Report how many lines in the items below contain the string "Wavepool", with case counting. Give only the number.

____ RECORDS FOR THE TASK

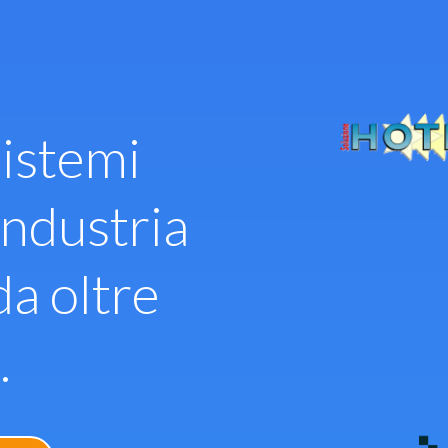
istemi
industria
da oltre
.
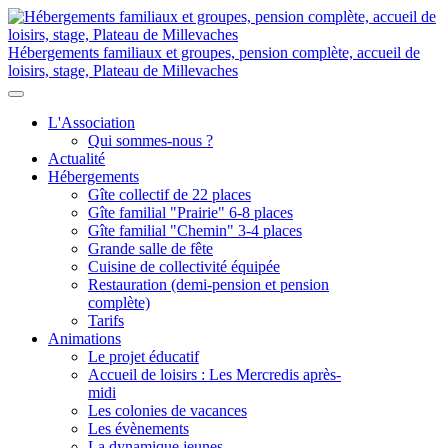
Hébergements familiaux et groupes, pension complète, accueil de
loisirs, stage, Plateau de Millevaches
L'Association
Qui sommes-nous ?
Actualité
Hébergements
Gîte collectif de 22 places
Gîte familial "Prairie" 6-8 places
Gîte familial "Chemin" 3-4 places
Grande salle de fête
Cuisine de collectivité équipée
Restauration (demi-pension et pension
complète)
Tarifs
Animations
Le projet éducatif
Accueil de loisirs : Les Mercredis après-
midi
Les colonies de vacances
Les évènements
La dynamique jeunes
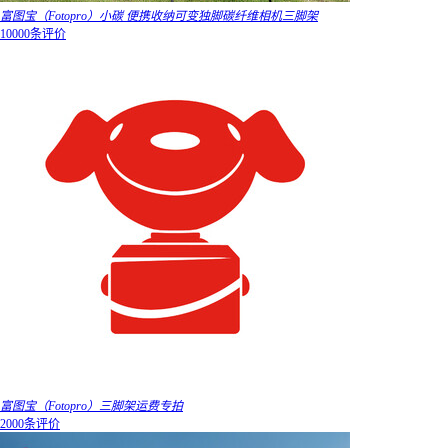
富图宝（Fotopro）小碳 便携收纳可变独脚碳纤维相机三脚架
10000条评价
富图宝（Fotopro）三脚架运费专拍
2000条评价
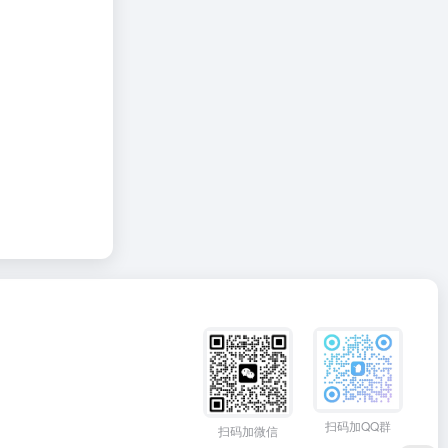
扫码加QQ群
扫码加微信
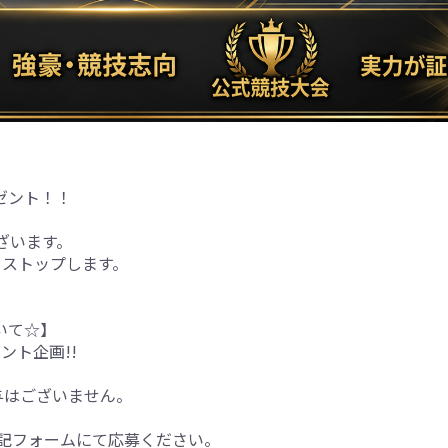
ゼント！！
ございます。
をストップします。
いて☆】
ント企画!!
与はございません。
下記フォームにて応募ください。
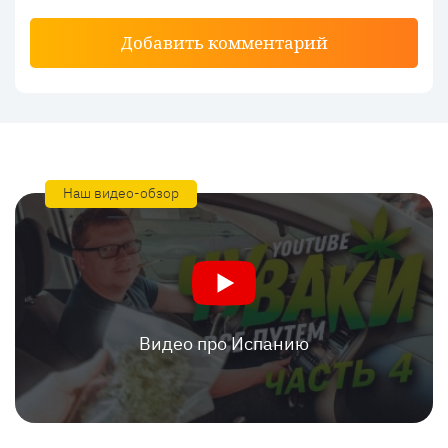
Добавить комментарий
Наш видео-обзор
Видео про Испанию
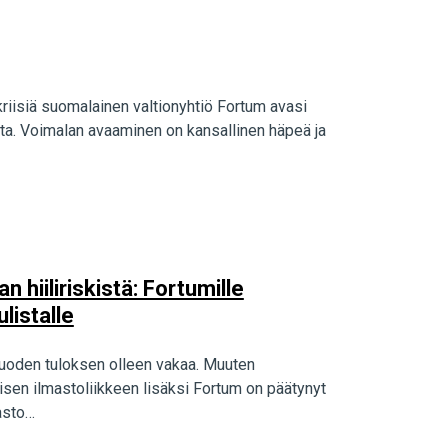
kriisiä suomalainen valtionyhtiö Fortum avasi
ta. Voimalan avaaminen on kansallinen häpeä ja
 hiiliriskistä: Fortumille
ulistalle
uoden tuloksen olleen vakaa. Muuten
aisen ilmastoliikkeen lisäksi Fortum on päätynyt
hasto…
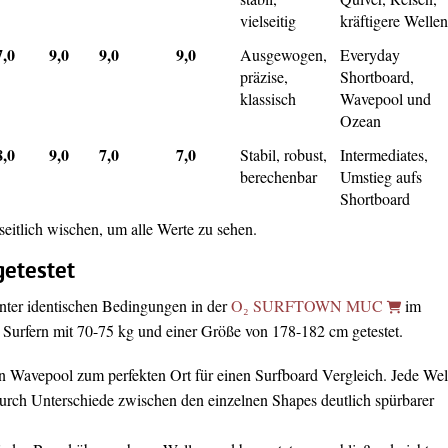
vielseitig
kräftigere Welle
7,0
9,0
9,0
9,0
Ausgewogen,
Everyday
präzise,
Shortboard,
klassisch
Wavepool und
Ozean
8,0
9,0
7,0
7,0
Stabil, robust,
Intermediates,
berechenbar
Umstieg aufs
Shortboard
itlich wischen, um alle Werte zu sehen.
getestet
nter identischen Bedingungen in der
O₂ SURFTOWN MUC
im
urfern mit 70-75 kg und einer Größe von 178-182 cm getestet.
 Wavepool zum perfekten Ort für einen Surfboard Vergleich. Jede Wel
durch Unterschiede zwischen den einzelnen Shapes deutlich spürbarer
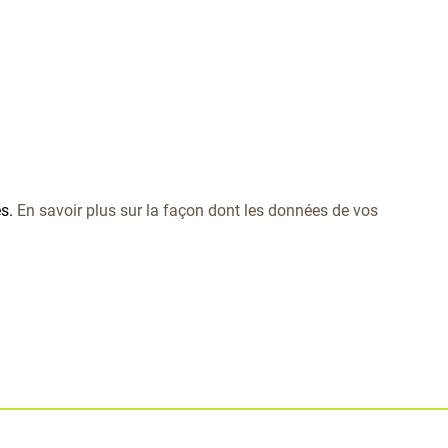
es.
En savoir plus sur la façon dont les données de vos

________

WRITTEN SOLUTION | 2